::: DATEN ZUR ÜBUNG
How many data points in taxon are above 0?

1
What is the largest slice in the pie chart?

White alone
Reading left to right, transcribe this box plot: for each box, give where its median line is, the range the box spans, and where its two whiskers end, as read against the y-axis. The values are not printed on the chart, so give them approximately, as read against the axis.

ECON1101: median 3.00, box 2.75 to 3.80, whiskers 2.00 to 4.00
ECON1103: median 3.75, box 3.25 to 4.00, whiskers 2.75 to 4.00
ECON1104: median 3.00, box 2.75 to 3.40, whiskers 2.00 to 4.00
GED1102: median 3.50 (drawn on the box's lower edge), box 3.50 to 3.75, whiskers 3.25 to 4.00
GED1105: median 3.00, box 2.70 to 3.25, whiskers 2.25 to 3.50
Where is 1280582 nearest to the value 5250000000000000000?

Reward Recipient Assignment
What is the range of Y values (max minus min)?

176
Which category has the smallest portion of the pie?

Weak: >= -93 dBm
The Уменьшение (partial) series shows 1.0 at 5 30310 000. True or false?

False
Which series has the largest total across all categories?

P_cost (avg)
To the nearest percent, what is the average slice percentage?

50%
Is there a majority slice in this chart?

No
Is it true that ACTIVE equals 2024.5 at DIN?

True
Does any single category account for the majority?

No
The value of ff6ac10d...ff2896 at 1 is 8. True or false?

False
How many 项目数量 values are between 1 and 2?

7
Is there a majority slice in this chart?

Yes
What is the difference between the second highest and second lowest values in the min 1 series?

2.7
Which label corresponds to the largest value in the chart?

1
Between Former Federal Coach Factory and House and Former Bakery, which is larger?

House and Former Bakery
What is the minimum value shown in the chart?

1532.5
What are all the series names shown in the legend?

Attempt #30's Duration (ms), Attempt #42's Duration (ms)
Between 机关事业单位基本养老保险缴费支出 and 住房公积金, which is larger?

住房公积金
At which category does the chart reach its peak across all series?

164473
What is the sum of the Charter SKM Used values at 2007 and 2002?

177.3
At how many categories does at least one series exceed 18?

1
::::::
• AUFGABE:
Wiederhole bitte wortgetreu den Abschnitt oben, der mit der Zeile beginnt, die „P_cost (avg)“ enthält, und mit der Zeile endet, die „Does any single“ enthält, beide Zeilen eingeschlossen.

• ERGEBNIS:
P_cost (avg)
To the nearest percent, what is the average slice percentage?

50%
Is there a majority slice in this chart?

No
Is it true that ACTIVE equals 2024.5 at DIN?

True
Does any single category account for the majority?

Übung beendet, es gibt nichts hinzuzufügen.